(Dataset records)
****************

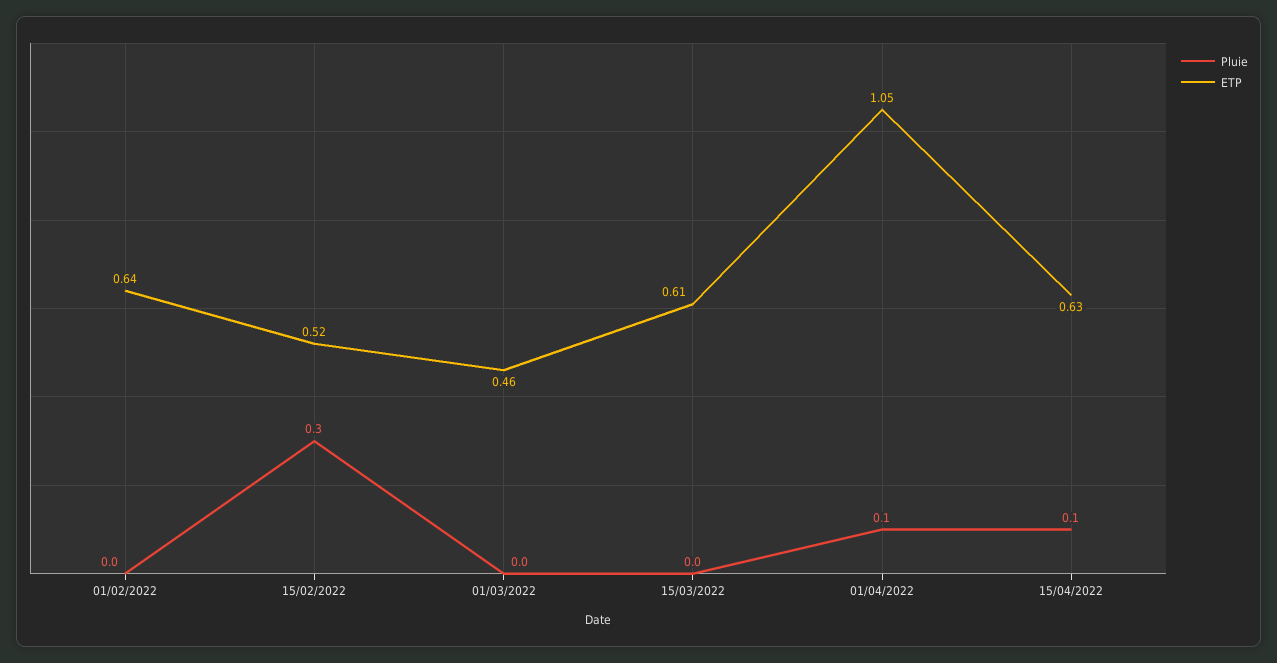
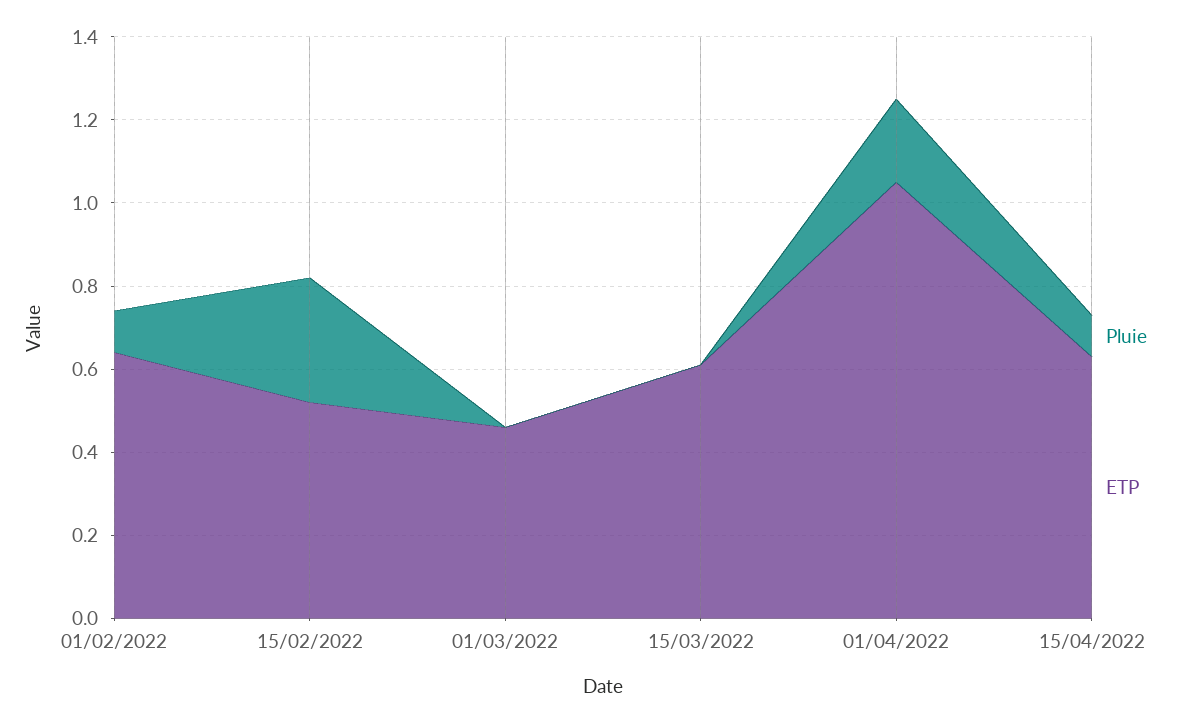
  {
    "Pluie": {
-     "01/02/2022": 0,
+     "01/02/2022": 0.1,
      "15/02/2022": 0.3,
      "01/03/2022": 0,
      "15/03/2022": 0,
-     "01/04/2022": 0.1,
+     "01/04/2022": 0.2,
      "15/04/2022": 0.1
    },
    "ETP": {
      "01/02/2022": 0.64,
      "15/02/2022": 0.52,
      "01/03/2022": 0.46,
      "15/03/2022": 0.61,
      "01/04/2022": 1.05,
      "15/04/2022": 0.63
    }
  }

****************

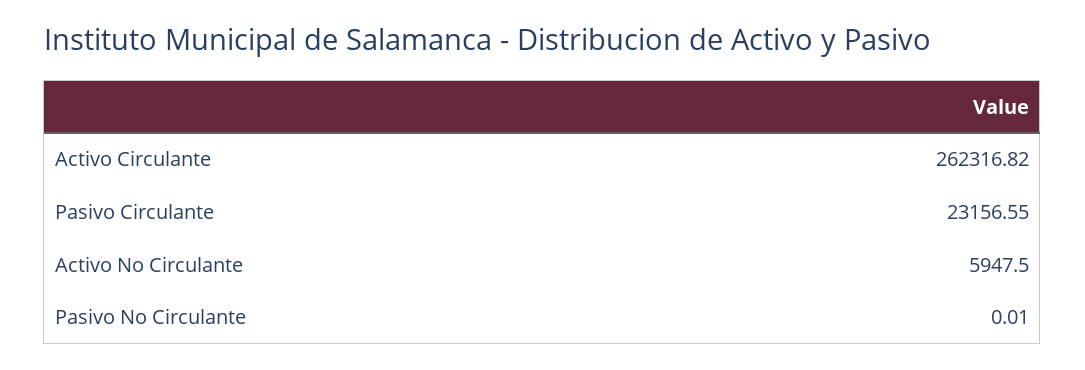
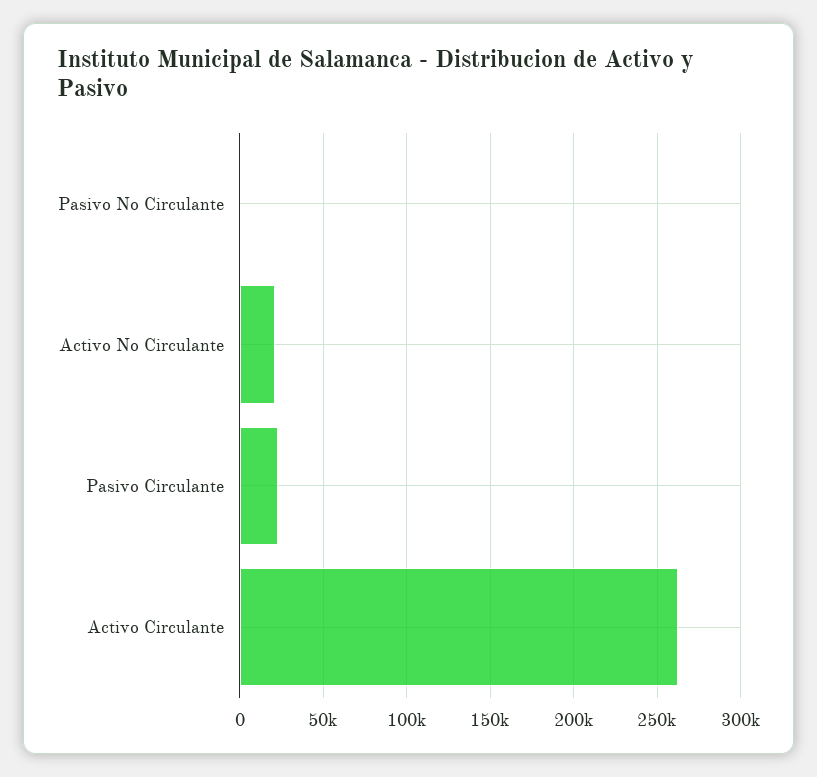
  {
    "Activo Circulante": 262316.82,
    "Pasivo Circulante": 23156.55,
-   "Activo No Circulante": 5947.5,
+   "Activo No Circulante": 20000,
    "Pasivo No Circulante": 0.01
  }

****************

Identify the lines of the entries containing the string "Pasivo". Copy each such line.

**SOLUTION FOR THIS PROBLEM**:
    "Pasivo Circulante": 23156.55,
    "Pasivo No Circulante": 0.01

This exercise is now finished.